Mr. CURTIN. I would like to file a statement, Mr. Chairman. (Congressman Curtin's statement follows:)

STATEMENT OF HON. WILLARD S. CURTIN, MEMBER OF CONGRESS FROM THE STATE OF PENNSYLVANIA

Mr. Chairman, I appreciate this opportunity of expressing to you and the other members of this distinguished subcommittee my views in reference to the proposed legislation to increase the membership of the House.

I appear in support of the bill introduced by Congressman Chelf of Kentucky, H.R. 3725.

Congressman Chelf has made such a fine and comprehensive presentation of the problem that anything I could say would be largely repetitious of the arguments he has presented to you. Let me say that I heartily concur in the state ments that he made.

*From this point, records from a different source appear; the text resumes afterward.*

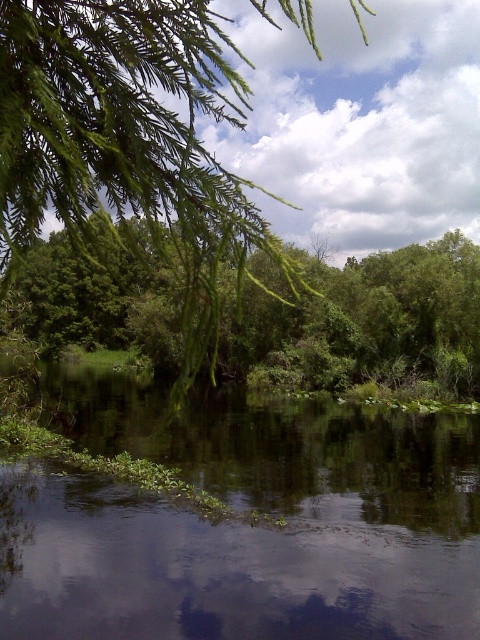
You are standing at the center of the image. Which direction should you look to see the green leafy branch at upper left?

You should look to the upper left to see the green leafy branch at upper left, as it is located at point (129, 144).

Based on the scene description, where would you expect to find the point labeled as point (244, 524)? Please provide your answer using the object labels from the Objects section.

The point (244, 524) corresponds to green leafy vegetation at center.

In the scene shown: You are an environmental scientist studying the ecological balance of this area. You observe the green leafy vegetation at center and the green leafy tree at center. Which of these two has a larger footprint in this scene?

The green leafy tree at center has a larger footprint than the green leafy vegetation at center, as it occupies more space according to the description.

It would certainly not be unreasonable for this committee at this time to report favorably on this legislation, which would substantially increase the membership of the House. We must realize that no change has been made in the membership for 50 years, and, in that time, the population expansion in the United States has been tremendous. I believe the increase is approximately 90 million people. It would, thus, appear that if a membership of 435 was needed to properly represent our national population of 50 years ago, an increase in the membership of some 34 Members at this time, to represent an additional 90 million people, would not be out of order or unfair. For this reason, I support H.R. 3725.

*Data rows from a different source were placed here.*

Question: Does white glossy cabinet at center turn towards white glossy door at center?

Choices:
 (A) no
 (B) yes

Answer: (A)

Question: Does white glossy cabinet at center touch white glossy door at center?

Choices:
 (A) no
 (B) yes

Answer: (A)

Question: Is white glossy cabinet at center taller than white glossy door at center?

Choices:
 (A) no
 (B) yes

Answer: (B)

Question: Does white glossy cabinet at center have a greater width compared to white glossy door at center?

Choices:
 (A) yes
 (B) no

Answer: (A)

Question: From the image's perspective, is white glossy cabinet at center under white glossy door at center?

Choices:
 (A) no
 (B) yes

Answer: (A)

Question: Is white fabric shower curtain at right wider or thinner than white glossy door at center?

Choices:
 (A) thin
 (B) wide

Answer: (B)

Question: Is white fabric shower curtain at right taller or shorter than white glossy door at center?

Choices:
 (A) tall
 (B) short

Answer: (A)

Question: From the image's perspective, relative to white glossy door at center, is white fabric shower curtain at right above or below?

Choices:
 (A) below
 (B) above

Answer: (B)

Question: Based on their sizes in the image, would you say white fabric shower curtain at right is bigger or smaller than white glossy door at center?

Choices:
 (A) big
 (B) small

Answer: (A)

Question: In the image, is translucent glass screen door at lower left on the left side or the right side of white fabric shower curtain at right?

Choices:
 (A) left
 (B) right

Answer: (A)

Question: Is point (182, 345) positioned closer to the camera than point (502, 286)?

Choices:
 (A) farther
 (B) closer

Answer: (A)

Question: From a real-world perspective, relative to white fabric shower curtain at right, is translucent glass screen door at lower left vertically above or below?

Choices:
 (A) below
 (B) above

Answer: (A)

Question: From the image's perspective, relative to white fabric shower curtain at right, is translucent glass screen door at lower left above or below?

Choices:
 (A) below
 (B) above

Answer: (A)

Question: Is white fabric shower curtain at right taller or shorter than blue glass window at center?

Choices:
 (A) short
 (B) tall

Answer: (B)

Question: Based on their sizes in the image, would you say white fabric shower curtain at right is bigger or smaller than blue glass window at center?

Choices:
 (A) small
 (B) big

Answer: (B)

Mr. CURTIS of Massachusetts. Would there be time for me to address the Chair for 1 minute?

Mr. WILLIS. We are now in the process of having statements filed only, Mr. Curtis.

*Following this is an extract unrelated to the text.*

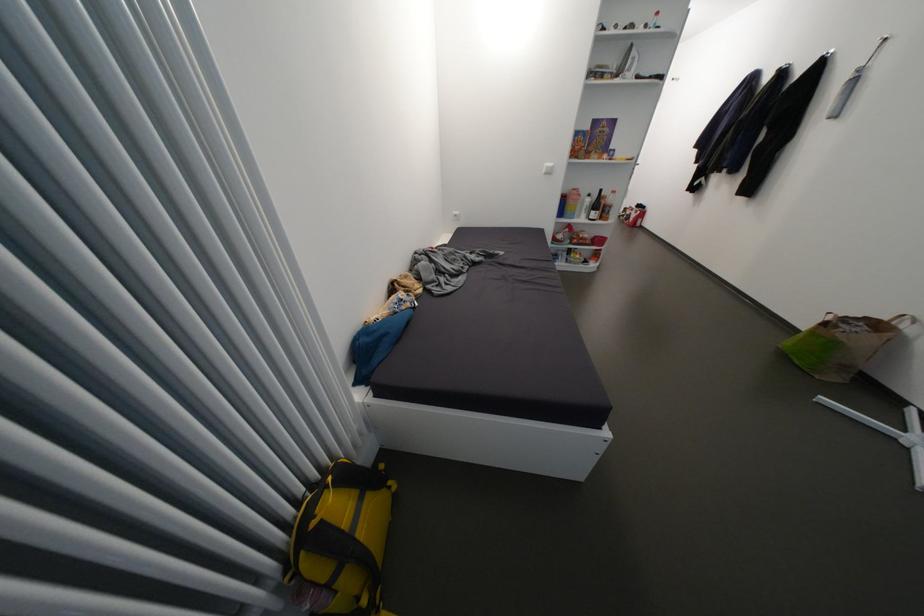
Describe the element at coordinates (878, 47) in the screenshot. I see `the metal wall hook` at that location.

Mr. LIBONATI. I move all Members be given the right to file state

ments.

Mr. WILLIS. I see Thomas Lane here. Mr. Lane, would you like to make a statement now? If you would defer to Mr. Cooley, he would like to make a short statement at this time.

Mr. LANE. I don't mind waiting a bit, Mr. Chairman.
Mr. WILLIS. Mr. Cooley.

STATEMENT OF THE HONORABLE HAROLD D. COOLEY, REPRESENTATIVE IN CONGRESS FROM THE STATE OF NORTH CAROLINA

Mr. COOLEY. I merely want to say in behalf of the North Carolina delegation that we concur in the splendid statement presented by our colleague, Mr. Chelf, of Kentucky. I think he made a very clear, cogent, and a convincing statement. We endorse the statement in toto, and we are supporting the Chelf bill.

I think I speak for all my colleagues, some of whom are necessarily absent. They authorized me to speak for them. We hope you will adopt the Chelf bill as presented.

Mr. WILLIS. Would you care to supplement your statement?

Mr. COOLEY. I think that is sufficient.

I would like permission for any Member of our delegation who decides to do so to have the right to file a statement. Mr. WILLIS. That may be done.